The whole history of Western thought, since Plato, is contaminated by transcendent thinking. It’s then necessary to return to the pre-Socratics, next to Heraclitus and remember the river that flows forever without ever stopping, and which we can never enter twice.
The Law of Eternal Return: the concept
Nietzsche works hard to bring eternity back to this world and Eternal Return is one of his conceptual tools for this. We can understand this clash more clearly as two conflicting conceptions: Temporal Eternity versus Timeless Eternity.
The greatest representative of the second thesis, we already know, is Plato who thinks of eternity outside of existence, in the world of Ideas, but there are countless others who followed his philosophy: Aristotle, with Motor Immovable; Plotinus, denying eternity to the sensitive nature; Saint Augustine, bringing Platonism to Christianity and thinking of an eternal and timeless God who created everything from nothing.
Nietzsche returns to Heraclitus to think of the world as an eternal fire that is consumed and recreated, but always here, in this world.

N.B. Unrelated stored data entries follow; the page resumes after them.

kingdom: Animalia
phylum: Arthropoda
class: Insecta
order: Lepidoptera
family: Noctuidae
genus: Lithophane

Your initial question is simple: “Would you live your life over and over, and so on forever?”, With this problem it becomes possible to work on the concept of Eternal Return, one of the most important of his work.
The Law of Eternal Return: the utility
The Law of Eternal Return works as a tool (as well as every concept), which the philosopher develops, in order to face nihilism that spreads like a shadow over the body of humanity, assaults man and leads him to decay.
Nietzsche sees every European philosophical building based on timeless eternity falling rapidly and decides to take a radically different path to account for an ethical life.
After the Death of God, it would be necessary to combat tiredness and the devaluation of all values. Nietzsche works the Eternal Return as a weapon against nihilism, to reverse it and give another center of gravity to values: this reality, this life.
The strength of Eternal Return is the possibility of founding a philosophy based on pure immanence. That is its importance.